Rheinmetall, Erdoğan ve ailesine yapılan gösterişli yardımların tank ticaretiyle hiçbir ilişkisi olmadığını, Bilal Erdoğan veya başka bir kişiye herhangi bir karşı hizmet (Siz rüşvet anlayın) sözü verilmediğini iddia etti..
Ancak Rheinmetall- Malezya ilişkisinin şüpheli olduğu açık. Uzmanların dilinde bunun adı iyi ilişkiler için çaba harcanması. Kölnlü rüşvet uzmanı Elisa Doven, Bilal Erdoğan’a yapılan yardımın cezalandırılamayacağını ancak uluslararası ticarette değişik ülkelere ait şirketlerin el ele çalışarak kanıtlanması zor rüşvet suçları işleme yöneliminin artmakta olduğunu belirtiyor. Alman tekelleri, ellerini kirletmemek için yabancı şirketler aracılığıyla rüşvet veriyorlar.
ETHEM SANCAK’IN ROLÜ
Tank ticaretindeki ikinci kilit adam Rheinmetall’in partneri BMC Türk’ün sahibi Ethem Sancak. Presentasyonda Sancak’ın Erdoğan’la iyi ilişki içinde olduğu özellikle vurgulanıyor.
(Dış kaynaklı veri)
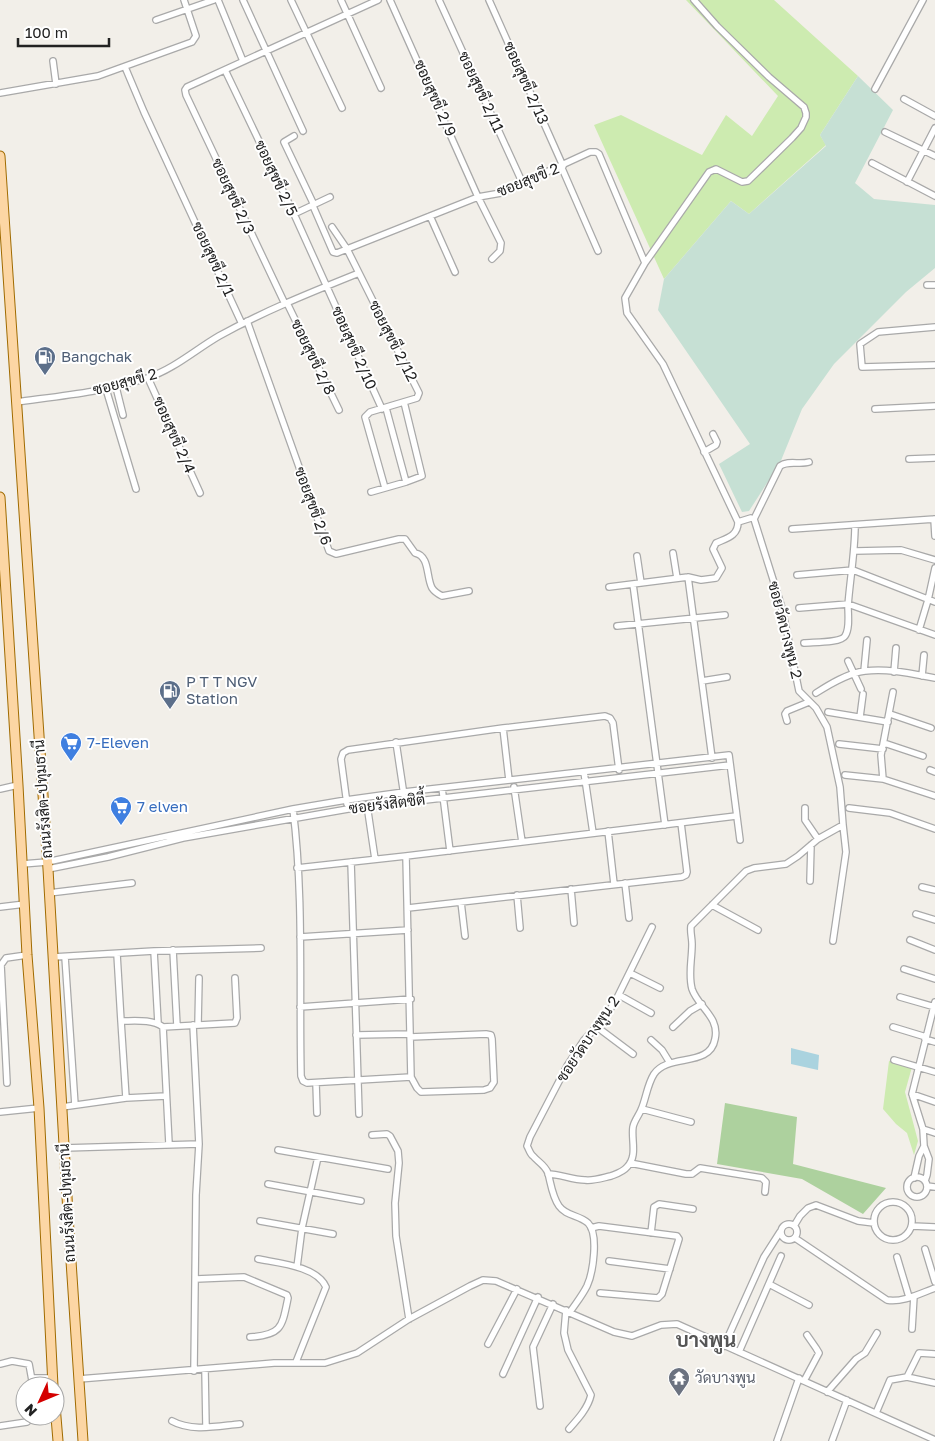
<svg xmlns="http://www.w3.org/2000/svg" width="935" height="1441" viewBox="0 0 935 1441" font-family="'Golos Text',Sarabun,sans-serif">
<rect width="100%" height="100%" fill="#f2efe9"/>
<path fill="#cdebb0" d="M686,0H774L858,76L820,135L826,145L749,214L731,201L664,279L594,125L621,115L702,155L726,115L752,136L778,96Z
M889,1061L912,1067L905,1092L918,1141L914,1155L907,1133L896,1124L883,1109Z"/>
<path fill="#add19e" d="M725,1103L797,1117L793,1164L886,1188L863,1214L802,1179L717,1164Z"/>
<path fill="#c6e0d4" d="M858,76L893,110L855,183L874,199L935,205V268L906,292L834,364L802,409L780,463L749,511L742,512L719,464L750,444L658,310L664,279L731,201L749,214L826,146L820,135Z"/>
<path fill="#aad3df" d="M791,1048L819,1055L818,1070L791,1064Z"/>
<g fill="none" stroke-linecap="round" stroke-linejoin="round">
<g stroke="#a9a9a9" stroke-width="8">
<path id="minor" d="M218,0L243,61
M243,0L303,131
M291,0L342,108
M341,0L381,88
M390,0L478,197L501,243L500,251L492,259
M439,0L523,184
M489,0L563,166
M156,20L214,0
M53,61L56,84
M125,67L144,112L242,324
M225,70L294,214L382,409
M875,89L923,0
M0,93L98,76L192,42L196,36L184,0
M904,99L935,116
M885,132L935,156
M294,136L284,142L314,205
M872,163L935,196
M561,166L598,251
M907,182L935,128
M313,206L333,252L337,253L347,249L332,227
M294,214L330,197
M430,216L455,272
M645,263L709,172L716,169L742,182L748,181L792,138L801,128L806,117V113L804,107L769,77L717,26L694,0
M359,273L419,393L417,398L370,412L365,417L385,488
M927,285H935
M287,303L339,410
M285,304L186,95L185,90L187,87L378,0
M247,321L329,551L336,554L399,539H405L415,553C430,556 426,577 432,588C434,591 438,594 442,596L469,591
M935,327L878,332L860,344L862,367L935,365
M148,378L200,493
M116,387L123,415
M106,389L136,489
M16,402C60,396 105,392 147,378C174,369 195,350 219,336C264,311 312,292 359,273L347,249L478,197L501,193L590,152H596L599,154L645,263L625,298L627,313L663,364L738,522C738,536 727,538 716,543L713,549L722,568L716,578L701,580L688,577L609,587
M386,408L406,482
M875,409L935,406
M704,452L716,445L717,442L713,434
M909,459L935,458
M371,492L406,482L422,476L404,402
M934,519L935,536
M738,522L751,518L754,519
M792,529L935,519
M855,551L901,550L935,560
M673,553L677,578
M637,556L641,583
M797,575L853,570L935,602
M688,577L712,758
M633,584L665,825
M799,608L848,604L935,635
M617,626L725,615
M919,630L928,600L935,568
M804,643C813,642 841,643 845,636C850,629 848,614 848,606C850,579 855,552 855,525
M848,661L861,689
M864,671L867,640
M894,672L896,648
M922,676L924,655
M702,681L727,677
M816,693C830,684 848,673 865,671C888,668 913,674 935,678
M828,712L888,722
M890,714L931,728
M860,717L863,694
M787,721L785,714L787,711L809,702
M503,728L509,780
M396,742L405,802
M884,743L923,756
M839,744L883,749
M930,770L935,772
M584,772L593,833
M845,775L883,779L935,796
M883,779L881,755L893,692
M514,787L522,842
M442,788L450,851
M0,789L18,785
M347,804L341,759L343,753L348,750L503,728L605,716L610,718L613,723L619,770
M367,805L375,859
M805,808V820L818,839
M849,808L890,813L935,829
M293,809C304,897 299,987 301,1076L303,1081L307,1083L411,1077
M608,831L614,884
M406,856L411,1077L417,1088L421,1092L484,1090L490,1088L494,1082L492,1039L491,1035L486,1034L410,1037
M351,862L359,1114
M22,864L47,862L293,809L346,800L404,792L729,755L740,840
M297,868L406,856L736,816
M48,869L108,857L183,838L348,809L730,765
M810,881L811,845
M625,883L629,918
M922,887L935,890
M571,889L574,923
M49,893L132,883
M517,895L520,928
M461,902L465,936
M712,905L758,930
M0,907L25,904
M408,908L682,877L686,875L687,872L681,823
M916,914L935,920
M300,937L408,930
M910,940L935,950
M833,941L846,852L843,825
M173,950L177,1026
M154,951L158,1023
M117,954L121,1021
M53,957L154,951L261,948
M65,957L75,1105
M904,969L935,979
M630,973L660,988
M619,995L651,1013
M900,997L935,1007
M300,1007L411,999
M193,1025L199,1144L196,1195L194,1371
M198,1025L199,978
M163,1027L235,1023L237,1018L235,978
M597,1027L633,1054
M673,1027L690,1011L702,1004
M893,1027L926,1037
M356,1035L410,1034
M925,1039L935,1042
M651,1040L662,1050L670,1063
M894,1060L935,1072
M7,1083L1,965L6,958L27,955
M316,1083L317,1113
M912,1094L935,1102
M126,1098L166,1096
M62,1107L126,1098L121,1021C135,1021 152,1019 163,1027L169,1144
M642,1109L691,1122
M0,1112L39,1108
M923,1129L935,1133
M372,1135L387,1134L390,1136L398,1151L399,1163L395,1203L396,1236L409,1319
M64,1148L199,1144
M278,1150L388,1169
M630,1163L686,1174H692L700,1168L762,1178L766,1182L765,1192
M548,1174C560,1174 572,1180 585,1180C594,1181 602,1178 611,1176C616,1174 623,1172 627,1167C638,1156 631,1140 633,1127C634,1121 639,1115 641,1110C646,1099 647,1085 654,1074C668,1053 710,1068 715,1039C720,1017 698,1007 692,989C688,974 692,960 692,944C692,937 690,932 691,926L746,871L754,868L786,864L798,856L818,839L843,825L840,787L827,727L816,708L799,691L782,608L754,519L780,466C788,460 800,465 809,462
M907 1187a10 10 0 1 1 20 0a10 10 0 1 1-20 0Z
M914,1178L919,1156L924,1146
M925,1181L927,1175L929,1159L924,1146L923,1129L912,1094L935,1002
M268,1184L361,1201
M927,1186L935,1187
M874 1221a19 19 0 1 1 38 0a19 19 0 1 1-38 0Z
M260,1221L333,1234
M781 1232a8 8 0 1 1 16 0a8 8 0 1 1-16 0Z
M794,1226L800,1216L808,1208L816,1205L858,1221L874,1223
M912,1226L935,1227
M591,1228L599,1226L677,1236L679,1239L662,1294L658,1298L600,1293
M651,1233L654,1207L659,1204L693,1209
M795,1238L887,1300C902,1303 921,1293 935,1288
M925,1249L935,1282
M897,1257L909,1297
M258,1259C278,1263 317,1266 326,1287L296,1362
M609,1261L670,1269
M297,1267L302,1228L318,1157
M196,1279L244,1277L287,1295L288,1298C282,1327 282,1335 250,1337
M769,1284L809,1305
M566,1310L564,1333L568,1350L591,1395C588,1408 578,1419 569,1429
M570,1312C576,1303 582,1296 587,1286C593,1273 599,1234 588,1223C579,1215 566,1216 559,1206C552,1196 551,1184 548,1173C545,1165 538,1162 533,1156C530,1154 529,1149 527,1146L530,1137L567,1066L584,1040L602,1021L615,1002L652,927
M912,1329L914,1296
M488,1344L517,1289
M724,1346L764,1257L780,1232
M739,1352L781,1256
M0,1364L12,1361L29,1364L33,1386
M205,1370L206,1427
M503,1374L538,1297
M907,1377L919,1353L935,1354
M33,1378H53
M79,1379L274,1363H325L357,1353L409,1319L470,1286L483,1280L496,1281L614,1332L632,1336L661,1325L677,1324L935,1440
M804,1381L819,1353L816,1348L807,1335
M827,1392L856,1359L865,1353L877,1333
M540,1406L533,1347L553,1304
M876,1413L890,1380L907,1377L935,1383
M172,1421C192,1432 218,1426 240,1424
M0,1426L27,1422L33,1416
M777,1441L799,1378
M832,1441L847,1400"/>
</g>
<g stroke="#a06b00" stroke-width="11">
<path id="primary" d="M0,156L48,869L69,1231L83,1441
M0,497L18,785L27,955L39,1108L53,1386
M55,1405L58,1441"/>
</g>
<use href="#minor" stroke="#fff" stroke-width="5.5"/>
<use href="#primary" stroke="#fcd6a4" stroke-width="9"/>
</g>
<defs>
<g id="fuel-pin" transform="scale(1.125)"><path d="M0 17L-7.5 6A9.5 9.5 0 1 1 7.5 6Z" fill="#5c6f8a" stroke="#fff"/><path d="M-5.5-6h7V0h2V4h1.3V-2.5L3-4.5l.8-.8L6-3V5H2.5V1h-1V6h-7ZM-4.2-4.7v3.2H.2V-4.7Z" fill="#fff"/></g>
<g id="supermarket-pin" transform="scale(1.125)"><path d="M0 17L-7.5 6A9.5 9.5 0 1 1 7.5 6Z" fill="#3f7fe0" stroke="#fff"/><path d="M-6-5.5h2.5l.6 2H6L4.5 2H-2.5L-4.4-4H-6ZM-1.5 3.2a1.3 1.3 0 1 0 .1 0ZM3 3.2a1.3 1.3 0 1 0 .1 0Z" fill="#fff"/></g>
<g id="temple-pin" transform="scale(1.125)"><path d="M0 17L-7.5 6A9.5 9.5 0 1 1 7.5 6Z" fill="#6b7280" stroke="#fff"/><path d="M0-6L5-2H3V0L6.5 2.5H4V6H1.5V3h-3V6H-4V2.5H-6.5L-3 0V-2H-5Z" fill="#fff"/></g>
</defs>
<g fill-rule="evenodd">
<use href="#fuel-pin" x="45" y="357"/>
<use href="#fuel-pin" x="170" y="691"/>
<use href="#supermarket-pin" x="71" y="743"/>
<use href="#supermarket-pin" x="121" y="807"/>
<use href="#temple-pin" x="679" y="1378"/>
</g>
<g text-anchor="middle" stroke-width="4" stroke-linejoin="round" paint-order="stroke">
<g font-size="15" fill="#222" stroke="#fff">
<text transform="translate(526 83) rotate(66)" y="5">ซอยสุขขี 2/13</text>
<text transform="translate(481 92) rotate(65)" y="5">ซอยสุขขี 2/11</text>
<text transform="translate(435 98) rotate(66)" y="5">ซอยสุขขี 2/9</text>
<text transform="translate(276 178) rotate(65)" y="5">ซอยสุขขี 2/5</text>
<text transform="translate(528 180) rotate(-22)" y="5">ซอยสุขขี 2</text>
<text transform="translate(233 196) rotate(65)" y="5">ซอยสุขขี 2/3</text>
<text transform="translate(213 259) rotate(65)" y="5">ซอยสุขขี 2/1</text>
<text transform="translate(393 341) rotate(63)" y="5">ซอยสุขขี 2/12</text>
<text transform="translate(354 348) rotate(66)" y="5">ซอยสุขขี 2/10</text>
<text transform="translate(313 357) rotate(64)" y="5">ซอยสุขขี 2/8</text>
<text transform="translate(125 382) rotate(-15)" y="5">ซอยสุขขี 2</text>
<text transform="translate(174 435) rotate(66)" y="5">ซอยสุขขี 2/4</text>
<text transform="translate(313 506) rotate(70)" y="5">ซอยสุขขี 2/6</text>
<text transform="translate(785 630) rotate(76)" y="5">ซอยวัดบางพูน 2</text>
<text transform="translate(43 799) rotate(-94)" y="5">ถนนรังสิต-ปทุมธานี</text>
<text transform="translate(387 804) rotate(-7)" y="5">ซอยรังสิตซิตี้</text>
<text transform="translate(588 1039) rotate(-56)" y="5">ซอยวัดบางพูน 2</text>
<text transform="translate(67 1203) rotate(-93)" y="5">ถนนรังสิต-ปทุมธานี</text>
</g>
<g font-size="15" fill="#4e5e75" stroke="#fff" text-anchor="start">
<text x="61" y="362">Bangchak</text>
<text x="186" y="687">P T T NGV<tspan x="186" dy="17">Station</tspan></text>
</g>
<g font-size="15" fill="#366cbe" stroke="#fff" text-anchor="start">
<text x="87" y="748">7-Eleven</text>
<text x="137" y="812">7 elven</text>
</g>
<g font-size="15" fill="#5b616d" stroke="#fff" text-anchor="start">
<text x="695" y="1383">วัดบางพูน</text>
</g>
<g font-size="20" font-weight="bold" fill="#555" stroke="#fff">
<text x="706" y="1347">บางพูน</text>
</g>
</g>
<g transform="translate(40 1401) rotate(226)"><circle r="24" fill="#ffffff" stroke="#a7a7a7"/>
<path d="M0-4L9 19L0 12L-9 19Z" fill="#d40000"/>
<text y="-8" font-size="14" font-weight="bold" text-anchor="middle" fill="#222222">N</text>
</g>
<path d="M18 38v8h91v-8" fill="none" stroke="#222222" stroke-width="2.5"/>
<text x="25" y="38" font-size="15" fill="#222222" stroke="#ffffff" stroke-width="4" paint-order="stroke">100 m</text>
</svg>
Ethem Sancak, 2017 Mayıs ayında Erdoğan’ın partisi AKP’nin yönetim kuruluna girmeyi de başardı. Sancak, Erdoğan’ı destekleyen çok sayıdaki bulvar gazetesinin kontrolünü elinde tutuyor. Ona ait gazetelerden biri Merkel’i Nazi üniformasında gösteren bir fotoğraf yayınlayarak Bayan Hitler olarak niteledi. Gazeteci Deniz Yücel ve insan hakları savunucusu Peter Steudtner de onlar tarafından ajan ilan edildiler.
Rheinmetall, bu garip ortağıyla ilgili soruları cevaplamaktan kaçınıyor. Sancak’ın 2015 kasım’ında Yıldız Sarayı’nda yapılan buluşmada yer aldığı ise fotoğraflarla kanıtlanmış durumda. Ayrıca presentasyonda Erdoğan’ın kafasından çıkarılan iki oktan biri Malezyalı Mokhtar’ın, diğeri ise Sancak’ın firmasını göstermekte. Presentasyona ek olan yazıda da Erdoğan’la ilişkilerin partner şirketler aracılığıyla sürdürüldüğü açıklanıyor. Rheinmetall’in daha 2015 yılı sonunda ticarette iyi ilişkilerin çok önemli olduğunu kavradığı ve Viyana’da yapılan yatırımcılar toplantısında Tekel Şefi Armin Papperger’in ağzından tank üretimi için Türkiyeli ortaklarla anlaşıldığını duyurduğu da bilinen gerçek.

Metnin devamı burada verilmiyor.